> _Texto del documento_

--------

La
ecuación vida-poesía tiene varias maneras de (no)resolverse. Una de ellas, en
las que coincidimos alguna vez con Víctor Hugo Díaz (Santiago, 1965) es que el
objeto de la poesía es la vida en su intensidad. Y esto no es poca cosa,
si se piensa desde dónde Díaz empieza su camino escritural: el Chile de fines
de los 80.
En
nuestro país, esos años no sólo fueron el escenario de una crisis mayor en la
cultura y la forma de entenderla. El chileno, atomizado y pasmado, aparecía en
las poéticas emergentes del período como un sujeto herido, cercenado de
una comunidad inexistente e imposible, que busca consumar su existencia -lo que
implica de algún modo su fin en ese consumo- en los fugaces espectros de la
cultura de masas (personajes de cine, mundos fantásticos, los paraísos
artificiales convertidos en efectiva seña identitaria): la existencia se
revelaba como inexistencia, cumpliendo a nivel personal lo que la sociedad
espectacular lleva en el seno de sí como su justificación más profunda.

--------

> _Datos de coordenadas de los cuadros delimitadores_
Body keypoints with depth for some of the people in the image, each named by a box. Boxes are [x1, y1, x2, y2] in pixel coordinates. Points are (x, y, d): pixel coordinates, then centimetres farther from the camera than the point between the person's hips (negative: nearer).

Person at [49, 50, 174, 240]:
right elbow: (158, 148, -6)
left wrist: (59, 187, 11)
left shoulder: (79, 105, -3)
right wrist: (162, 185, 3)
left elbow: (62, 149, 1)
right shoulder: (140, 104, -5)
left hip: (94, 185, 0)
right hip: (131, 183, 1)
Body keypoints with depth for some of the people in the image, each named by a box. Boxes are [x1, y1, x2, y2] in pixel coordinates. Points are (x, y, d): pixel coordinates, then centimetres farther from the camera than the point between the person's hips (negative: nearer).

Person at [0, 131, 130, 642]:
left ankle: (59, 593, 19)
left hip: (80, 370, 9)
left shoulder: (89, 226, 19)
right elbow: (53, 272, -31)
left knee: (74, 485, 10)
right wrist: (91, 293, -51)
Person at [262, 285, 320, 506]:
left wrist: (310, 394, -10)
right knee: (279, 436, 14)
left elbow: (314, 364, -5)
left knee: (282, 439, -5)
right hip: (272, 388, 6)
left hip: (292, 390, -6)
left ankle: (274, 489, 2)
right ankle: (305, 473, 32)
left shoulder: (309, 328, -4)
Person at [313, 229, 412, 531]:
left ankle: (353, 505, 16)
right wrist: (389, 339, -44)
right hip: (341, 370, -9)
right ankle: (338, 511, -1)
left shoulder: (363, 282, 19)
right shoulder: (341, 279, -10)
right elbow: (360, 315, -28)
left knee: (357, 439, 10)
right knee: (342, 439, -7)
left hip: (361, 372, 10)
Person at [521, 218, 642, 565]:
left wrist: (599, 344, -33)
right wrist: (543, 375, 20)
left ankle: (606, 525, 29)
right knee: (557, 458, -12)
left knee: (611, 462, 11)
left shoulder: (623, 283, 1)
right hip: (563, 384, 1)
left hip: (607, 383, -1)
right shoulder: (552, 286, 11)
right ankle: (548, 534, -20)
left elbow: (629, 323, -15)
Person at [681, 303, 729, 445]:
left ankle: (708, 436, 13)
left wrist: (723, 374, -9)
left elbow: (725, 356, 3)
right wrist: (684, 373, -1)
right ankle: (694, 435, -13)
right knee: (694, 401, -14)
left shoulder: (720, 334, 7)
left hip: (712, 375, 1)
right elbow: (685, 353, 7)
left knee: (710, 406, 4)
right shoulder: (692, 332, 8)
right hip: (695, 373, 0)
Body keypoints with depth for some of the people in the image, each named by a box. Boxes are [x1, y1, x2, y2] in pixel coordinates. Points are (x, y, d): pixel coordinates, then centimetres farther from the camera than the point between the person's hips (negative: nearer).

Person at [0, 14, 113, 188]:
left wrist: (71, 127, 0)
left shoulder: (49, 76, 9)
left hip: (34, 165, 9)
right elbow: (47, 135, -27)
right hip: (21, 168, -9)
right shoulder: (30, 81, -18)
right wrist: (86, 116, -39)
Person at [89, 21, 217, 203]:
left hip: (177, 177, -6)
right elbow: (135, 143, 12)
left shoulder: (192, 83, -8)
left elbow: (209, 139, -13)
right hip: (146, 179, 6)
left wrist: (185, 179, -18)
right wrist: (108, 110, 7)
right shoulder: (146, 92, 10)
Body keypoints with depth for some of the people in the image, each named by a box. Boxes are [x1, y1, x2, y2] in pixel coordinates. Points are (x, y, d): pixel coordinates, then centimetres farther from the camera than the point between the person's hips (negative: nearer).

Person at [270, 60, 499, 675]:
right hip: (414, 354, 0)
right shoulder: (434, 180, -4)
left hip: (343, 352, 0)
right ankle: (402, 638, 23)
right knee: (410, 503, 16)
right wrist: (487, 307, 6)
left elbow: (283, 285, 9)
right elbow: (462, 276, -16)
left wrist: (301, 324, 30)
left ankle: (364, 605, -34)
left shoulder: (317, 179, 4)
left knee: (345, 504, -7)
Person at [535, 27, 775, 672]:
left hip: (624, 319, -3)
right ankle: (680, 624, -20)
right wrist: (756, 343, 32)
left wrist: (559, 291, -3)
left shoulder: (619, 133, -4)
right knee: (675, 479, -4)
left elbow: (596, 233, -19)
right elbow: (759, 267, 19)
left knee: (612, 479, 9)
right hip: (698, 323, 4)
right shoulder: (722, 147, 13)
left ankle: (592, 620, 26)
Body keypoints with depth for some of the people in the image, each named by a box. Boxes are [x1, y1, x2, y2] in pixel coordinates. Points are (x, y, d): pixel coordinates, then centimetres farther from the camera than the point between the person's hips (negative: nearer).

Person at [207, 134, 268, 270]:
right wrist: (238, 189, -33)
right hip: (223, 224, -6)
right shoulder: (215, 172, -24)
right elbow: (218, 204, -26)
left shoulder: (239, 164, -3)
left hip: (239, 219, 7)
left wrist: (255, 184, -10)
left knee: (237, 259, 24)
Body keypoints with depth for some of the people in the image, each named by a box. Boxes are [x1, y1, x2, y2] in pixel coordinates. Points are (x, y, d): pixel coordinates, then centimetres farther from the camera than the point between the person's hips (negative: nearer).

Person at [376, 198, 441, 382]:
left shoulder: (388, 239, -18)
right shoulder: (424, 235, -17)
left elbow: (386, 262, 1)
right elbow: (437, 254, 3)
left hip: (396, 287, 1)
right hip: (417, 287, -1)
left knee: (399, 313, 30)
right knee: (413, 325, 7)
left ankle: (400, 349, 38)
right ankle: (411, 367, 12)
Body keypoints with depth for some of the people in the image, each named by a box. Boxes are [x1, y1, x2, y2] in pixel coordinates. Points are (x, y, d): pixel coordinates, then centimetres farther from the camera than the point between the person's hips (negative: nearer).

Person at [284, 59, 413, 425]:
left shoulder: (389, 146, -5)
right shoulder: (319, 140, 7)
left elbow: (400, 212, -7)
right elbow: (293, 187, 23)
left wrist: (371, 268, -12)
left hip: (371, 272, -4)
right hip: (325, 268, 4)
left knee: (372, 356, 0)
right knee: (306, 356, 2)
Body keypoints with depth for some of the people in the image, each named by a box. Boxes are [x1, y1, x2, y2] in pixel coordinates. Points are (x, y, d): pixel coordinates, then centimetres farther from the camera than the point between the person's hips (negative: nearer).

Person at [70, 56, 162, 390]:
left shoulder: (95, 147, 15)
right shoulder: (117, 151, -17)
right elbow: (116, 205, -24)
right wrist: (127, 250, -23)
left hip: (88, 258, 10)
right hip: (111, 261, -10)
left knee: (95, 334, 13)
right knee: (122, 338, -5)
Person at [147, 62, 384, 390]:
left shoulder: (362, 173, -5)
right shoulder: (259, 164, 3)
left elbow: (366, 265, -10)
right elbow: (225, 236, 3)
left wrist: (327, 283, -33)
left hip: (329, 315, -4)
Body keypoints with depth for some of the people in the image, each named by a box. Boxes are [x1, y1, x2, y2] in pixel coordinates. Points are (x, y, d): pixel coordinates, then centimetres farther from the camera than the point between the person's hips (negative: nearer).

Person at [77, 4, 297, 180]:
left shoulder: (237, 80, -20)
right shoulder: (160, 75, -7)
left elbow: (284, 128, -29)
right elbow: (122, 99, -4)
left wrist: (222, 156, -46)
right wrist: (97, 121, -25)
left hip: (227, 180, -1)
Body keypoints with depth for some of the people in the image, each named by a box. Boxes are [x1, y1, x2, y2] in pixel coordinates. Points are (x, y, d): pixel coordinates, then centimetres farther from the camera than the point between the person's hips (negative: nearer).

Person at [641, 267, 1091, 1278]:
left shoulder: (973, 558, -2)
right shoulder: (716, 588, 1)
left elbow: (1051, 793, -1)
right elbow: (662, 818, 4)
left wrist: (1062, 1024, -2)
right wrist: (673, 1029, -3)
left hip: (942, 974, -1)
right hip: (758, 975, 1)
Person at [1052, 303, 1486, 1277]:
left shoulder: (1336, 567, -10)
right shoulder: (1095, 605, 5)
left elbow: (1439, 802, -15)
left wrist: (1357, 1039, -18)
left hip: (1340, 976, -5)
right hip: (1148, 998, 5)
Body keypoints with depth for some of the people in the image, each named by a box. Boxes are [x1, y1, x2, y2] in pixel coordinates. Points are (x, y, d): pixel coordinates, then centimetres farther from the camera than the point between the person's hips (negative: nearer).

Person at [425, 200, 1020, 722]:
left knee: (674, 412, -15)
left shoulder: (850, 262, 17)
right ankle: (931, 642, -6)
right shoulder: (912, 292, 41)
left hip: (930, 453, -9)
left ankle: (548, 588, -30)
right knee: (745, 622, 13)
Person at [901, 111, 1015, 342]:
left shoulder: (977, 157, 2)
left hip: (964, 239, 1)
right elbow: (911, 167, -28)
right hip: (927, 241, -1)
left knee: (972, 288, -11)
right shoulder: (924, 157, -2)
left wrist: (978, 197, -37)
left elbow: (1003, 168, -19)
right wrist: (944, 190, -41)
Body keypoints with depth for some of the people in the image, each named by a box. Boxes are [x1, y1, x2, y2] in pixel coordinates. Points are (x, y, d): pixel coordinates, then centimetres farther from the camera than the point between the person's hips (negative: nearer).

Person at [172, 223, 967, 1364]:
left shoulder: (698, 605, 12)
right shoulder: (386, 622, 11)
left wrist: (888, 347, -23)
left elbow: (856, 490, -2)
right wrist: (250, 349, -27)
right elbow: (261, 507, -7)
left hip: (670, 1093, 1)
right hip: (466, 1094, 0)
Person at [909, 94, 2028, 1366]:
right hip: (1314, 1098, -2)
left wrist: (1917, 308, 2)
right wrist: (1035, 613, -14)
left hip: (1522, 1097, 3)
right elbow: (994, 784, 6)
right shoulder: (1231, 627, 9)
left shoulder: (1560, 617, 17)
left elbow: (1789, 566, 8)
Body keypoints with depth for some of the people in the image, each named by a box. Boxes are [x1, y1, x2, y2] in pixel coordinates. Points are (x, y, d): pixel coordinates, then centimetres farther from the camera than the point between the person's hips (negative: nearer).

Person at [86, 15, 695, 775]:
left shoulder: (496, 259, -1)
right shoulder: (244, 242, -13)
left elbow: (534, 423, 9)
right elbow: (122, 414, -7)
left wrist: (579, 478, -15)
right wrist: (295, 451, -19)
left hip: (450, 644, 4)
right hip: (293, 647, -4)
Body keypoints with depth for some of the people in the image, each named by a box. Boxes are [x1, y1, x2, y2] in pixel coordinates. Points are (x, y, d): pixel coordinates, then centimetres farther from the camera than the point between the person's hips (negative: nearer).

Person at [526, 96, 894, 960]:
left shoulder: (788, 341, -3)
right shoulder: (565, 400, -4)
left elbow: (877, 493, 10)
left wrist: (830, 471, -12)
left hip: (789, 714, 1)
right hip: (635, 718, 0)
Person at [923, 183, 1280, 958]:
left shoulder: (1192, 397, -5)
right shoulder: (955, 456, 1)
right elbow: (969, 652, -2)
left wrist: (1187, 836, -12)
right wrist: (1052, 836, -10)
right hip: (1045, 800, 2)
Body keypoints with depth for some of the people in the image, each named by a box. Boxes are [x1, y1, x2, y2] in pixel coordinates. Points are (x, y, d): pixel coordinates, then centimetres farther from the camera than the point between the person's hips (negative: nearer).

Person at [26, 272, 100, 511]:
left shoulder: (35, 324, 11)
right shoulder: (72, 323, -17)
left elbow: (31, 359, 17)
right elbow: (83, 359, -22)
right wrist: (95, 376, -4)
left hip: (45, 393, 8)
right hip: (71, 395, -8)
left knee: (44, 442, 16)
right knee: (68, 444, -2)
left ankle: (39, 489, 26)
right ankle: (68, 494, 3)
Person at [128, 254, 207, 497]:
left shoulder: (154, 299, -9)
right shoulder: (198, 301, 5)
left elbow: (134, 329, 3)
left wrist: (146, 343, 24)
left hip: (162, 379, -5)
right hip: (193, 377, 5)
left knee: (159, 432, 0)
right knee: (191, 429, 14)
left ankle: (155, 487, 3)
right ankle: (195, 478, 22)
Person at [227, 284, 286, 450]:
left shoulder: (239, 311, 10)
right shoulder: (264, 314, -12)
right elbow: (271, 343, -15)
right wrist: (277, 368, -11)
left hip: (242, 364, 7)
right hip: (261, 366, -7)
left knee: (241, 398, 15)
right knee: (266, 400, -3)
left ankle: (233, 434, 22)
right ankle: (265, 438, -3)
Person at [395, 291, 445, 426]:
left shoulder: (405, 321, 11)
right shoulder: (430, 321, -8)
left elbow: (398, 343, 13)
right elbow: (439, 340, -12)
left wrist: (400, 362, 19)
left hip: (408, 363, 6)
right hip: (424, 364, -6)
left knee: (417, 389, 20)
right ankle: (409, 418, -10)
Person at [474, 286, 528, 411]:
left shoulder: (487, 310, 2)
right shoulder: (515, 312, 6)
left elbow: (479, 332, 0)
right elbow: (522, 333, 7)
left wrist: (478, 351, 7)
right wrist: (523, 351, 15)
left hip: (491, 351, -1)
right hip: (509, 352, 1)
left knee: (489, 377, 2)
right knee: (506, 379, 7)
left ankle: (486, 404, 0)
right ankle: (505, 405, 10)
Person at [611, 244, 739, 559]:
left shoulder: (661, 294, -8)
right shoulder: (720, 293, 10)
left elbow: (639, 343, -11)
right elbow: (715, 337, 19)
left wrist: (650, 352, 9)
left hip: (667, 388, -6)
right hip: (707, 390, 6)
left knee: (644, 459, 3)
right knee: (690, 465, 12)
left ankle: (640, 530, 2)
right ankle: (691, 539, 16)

--------

> _Explora el material_
1. Según el texto sobre la poesía de Víctor Hugo Díaz, ¿desde qué lugar y época empieza Díaz su camino escritural?
2. Reproduce las filas de datos comenzando en la que contiene "right wrist: (162, 185, 3)" y terminando en la que contiene "left knee: (74, 485, 10)", ambas incluidas.

> _Respuestas en orden_
1. Desde el Chile de fines de los 80.

2.
right wrist: (162, 185, 3)
left elbow: (62, 149, 1)
right shoulder: (140, 104, -5)
left hip: (94, 185, 0)
right hip: (131, 183, 1)
Body keypoints with depth for some of the people in the image, each named by a box. Boxes are [x1, y1, x2, y2] in pixel coordinates. Points are (x, y, d): pixel coordinates, then centimetres farther from the camera than the point between the person's hips (negative: nearer).

Person at [0, 131, 130, 642]:
left ankle: (59, 593, 19)
left hip: (80, 370, 9)
left shoulder: (89, 226, 19)
right elbow: (53, 272, -31)
left knee: (74, 485, 10)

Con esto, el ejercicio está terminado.